Across Australia, the medical marijuana initiative is slowly gaining ground with MPs from the federal and state sectors campaigning for revisions to current marijuana laws. If these officials have their way, terminally ill patients who may benefit from cannabis based therapy may finally have access to the medication they need. Along with these developments, plans to implement cannabis trials would be presented before the Victorian Parliament.
Health Minister Kim Hames spearheaded efforts to encourage the government to implement cannabis trials. Claiming the need for a national approach to the medical cannabis issue, Dr. Hames expressed belief in the medical potential of low THC cannabis as well as cannabis oil. However, he did say that more research would be required on a national level in order to determine how effective marijuana actually is.
On the political front, Warren Entsch, is currently developing a bill that would convince his colleagues in the federal government to take a closer look at the possibilities of medical marijuana. Entsch, who is Queensland MP for the liberal party, cited the recognition that medical marijuana has received in The United States, Canada, and Europe. The MP also emphasized the need to provide patients their medication without having to feel like “criminals”.
Elsewhere in the country, the state cabinet of NSW is working out the details of another private members bill that would effectively legalize small amounts of marijuana for the use of terminally ill patients. The ACT, Tasmania and the Northern Territory are all also debating holding their own cannabis trials. At present however, officials of Queensland and South Australia have announced that there are no plans to hold marijuana trials in their respective territories.

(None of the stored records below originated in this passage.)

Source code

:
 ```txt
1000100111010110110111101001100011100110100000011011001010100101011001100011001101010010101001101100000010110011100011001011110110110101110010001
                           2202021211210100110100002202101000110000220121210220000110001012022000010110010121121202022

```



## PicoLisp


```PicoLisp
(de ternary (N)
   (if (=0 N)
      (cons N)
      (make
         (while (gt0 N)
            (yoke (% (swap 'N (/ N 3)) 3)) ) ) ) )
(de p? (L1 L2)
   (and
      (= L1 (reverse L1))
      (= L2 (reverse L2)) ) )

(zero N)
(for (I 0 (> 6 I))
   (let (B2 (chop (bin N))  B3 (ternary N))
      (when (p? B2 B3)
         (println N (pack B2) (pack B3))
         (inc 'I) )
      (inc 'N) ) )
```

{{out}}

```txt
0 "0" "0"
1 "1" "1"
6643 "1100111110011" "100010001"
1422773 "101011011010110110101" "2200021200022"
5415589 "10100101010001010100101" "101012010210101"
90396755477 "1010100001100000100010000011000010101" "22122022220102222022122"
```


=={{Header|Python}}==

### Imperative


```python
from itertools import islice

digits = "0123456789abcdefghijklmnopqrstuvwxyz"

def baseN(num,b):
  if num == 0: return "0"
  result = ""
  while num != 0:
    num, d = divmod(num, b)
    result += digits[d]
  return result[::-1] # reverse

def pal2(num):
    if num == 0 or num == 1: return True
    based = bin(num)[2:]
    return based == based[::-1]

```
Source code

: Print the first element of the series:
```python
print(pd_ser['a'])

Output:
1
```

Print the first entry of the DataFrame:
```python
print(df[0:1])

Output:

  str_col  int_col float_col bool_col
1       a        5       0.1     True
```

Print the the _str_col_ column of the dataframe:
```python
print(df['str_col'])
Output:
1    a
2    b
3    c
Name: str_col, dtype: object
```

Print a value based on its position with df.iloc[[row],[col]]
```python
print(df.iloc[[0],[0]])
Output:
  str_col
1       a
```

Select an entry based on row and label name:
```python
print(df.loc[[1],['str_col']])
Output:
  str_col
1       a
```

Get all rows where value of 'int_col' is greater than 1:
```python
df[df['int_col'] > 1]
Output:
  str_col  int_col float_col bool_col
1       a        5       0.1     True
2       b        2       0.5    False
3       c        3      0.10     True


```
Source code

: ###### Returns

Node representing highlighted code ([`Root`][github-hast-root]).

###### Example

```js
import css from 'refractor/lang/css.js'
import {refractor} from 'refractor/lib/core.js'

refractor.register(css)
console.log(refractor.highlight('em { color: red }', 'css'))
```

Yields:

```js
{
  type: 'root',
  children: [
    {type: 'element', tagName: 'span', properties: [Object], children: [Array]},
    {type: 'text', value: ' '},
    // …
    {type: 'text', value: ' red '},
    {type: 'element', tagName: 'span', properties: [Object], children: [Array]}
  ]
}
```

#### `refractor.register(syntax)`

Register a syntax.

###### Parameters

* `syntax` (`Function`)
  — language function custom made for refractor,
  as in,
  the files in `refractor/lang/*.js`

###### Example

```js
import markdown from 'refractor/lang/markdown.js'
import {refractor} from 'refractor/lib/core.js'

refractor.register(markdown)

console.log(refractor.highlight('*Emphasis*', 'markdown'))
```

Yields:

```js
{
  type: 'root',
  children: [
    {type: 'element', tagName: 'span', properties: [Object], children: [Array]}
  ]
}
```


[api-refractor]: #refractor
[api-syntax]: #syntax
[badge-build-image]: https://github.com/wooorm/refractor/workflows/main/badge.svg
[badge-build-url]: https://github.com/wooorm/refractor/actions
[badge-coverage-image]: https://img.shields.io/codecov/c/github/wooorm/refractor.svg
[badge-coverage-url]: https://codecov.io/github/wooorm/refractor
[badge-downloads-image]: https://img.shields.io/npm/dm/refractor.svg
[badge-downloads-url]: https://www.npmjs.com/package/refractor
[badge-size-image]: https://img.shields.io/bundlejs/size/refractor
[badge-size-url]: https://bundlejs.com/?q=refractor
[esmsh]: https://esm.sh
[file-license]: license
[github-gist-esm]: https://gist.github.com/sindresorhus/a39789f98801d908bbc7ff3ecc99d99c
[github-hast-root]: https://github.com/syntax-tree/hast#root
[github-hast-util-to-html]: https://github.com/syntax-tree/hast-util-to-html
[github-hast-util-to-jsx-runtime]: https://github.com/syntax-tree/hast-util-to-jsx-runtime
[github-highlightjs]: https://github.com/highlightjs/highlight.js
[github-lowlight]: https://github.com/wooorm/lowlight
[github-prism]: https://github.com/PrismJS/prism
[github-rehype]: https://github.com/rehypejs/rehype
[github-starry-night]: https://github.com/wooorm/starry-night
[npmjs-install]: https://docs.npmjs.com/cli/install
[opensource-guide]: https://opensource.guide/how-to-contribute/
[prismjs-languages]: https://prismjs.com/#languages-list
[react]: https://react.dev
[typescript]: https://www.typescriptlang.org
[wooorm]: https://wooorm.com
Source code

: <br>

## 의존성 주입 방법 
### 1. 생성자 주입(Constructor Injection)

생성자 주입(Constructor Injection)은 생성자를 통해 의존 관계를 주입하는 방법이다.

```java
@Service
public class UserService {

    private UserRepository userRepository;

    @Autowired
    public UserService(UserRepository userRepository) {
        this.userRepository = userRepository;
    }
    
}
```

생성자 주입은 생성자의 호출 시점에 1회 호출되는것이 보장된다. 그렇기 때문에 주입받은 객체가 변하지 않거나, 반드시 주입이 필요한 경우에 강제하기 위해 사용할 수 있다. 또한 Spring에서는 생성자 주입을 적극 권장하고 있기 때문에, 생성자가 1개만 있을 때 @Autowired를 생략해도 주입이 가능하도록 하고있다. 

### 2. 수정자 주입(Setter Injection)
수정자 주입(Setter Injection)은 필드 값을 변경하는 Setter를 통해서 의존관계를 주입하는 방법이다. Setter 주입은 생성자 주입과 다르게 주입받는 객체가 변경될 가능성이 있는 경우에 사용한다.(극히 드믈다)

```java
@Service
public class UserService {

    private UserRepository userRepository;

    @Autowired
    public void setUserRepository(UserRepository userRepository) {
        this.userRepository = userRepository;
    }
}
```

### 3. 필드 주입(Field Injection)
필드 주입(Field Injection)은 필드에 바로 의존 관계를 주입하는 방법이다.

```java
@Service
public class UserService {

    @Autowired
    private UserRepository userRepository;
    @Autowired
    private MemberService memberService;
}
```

Among those pushing for more research into the medical effects of marijuana is Saxon Smith. President of the New South Wales Australian Medical Association, Smith emphasized the need to define the specific parts of the plant that would be beneficial for certain illnesses. Smith also questioned the short- and long-term benefits that medical cannabis would provide to patients, its possible side effects, and its effectiveness as compared to placebos.
There are others who feel that further research isn’t necessary. Alex Wodak who has been a longtime marijuana reform advocate, said that enough trials have been conducted in other countries. Now involved with the Australian Drug Reform Foundation, Wodak cited the December issue of the Medical Journal of Australia, in which the results of nearly a hundred trials were published. With 82 trials showing favorable results (versus nine with unfavorable results), Wodak feels that there is enough scientific support to back the legalization of medical marijuana.
In Australia, marijuana is classified as a prohibited substance under guidelines set by the Therapeutic Goods Administration. This means that states that have decided to make medical marijuana legal would have to produce the product entirely within their respective borders.
In the midst of all this, the government itself may be the biggest stumbling block. In a statement released by a representative for Assistant Federal Health Minister Fiona Nash, it was revealed that there are currently no plans to change the legal status of marijuana, even as the government claimed to sympathize with the needs of medical marijuana patients.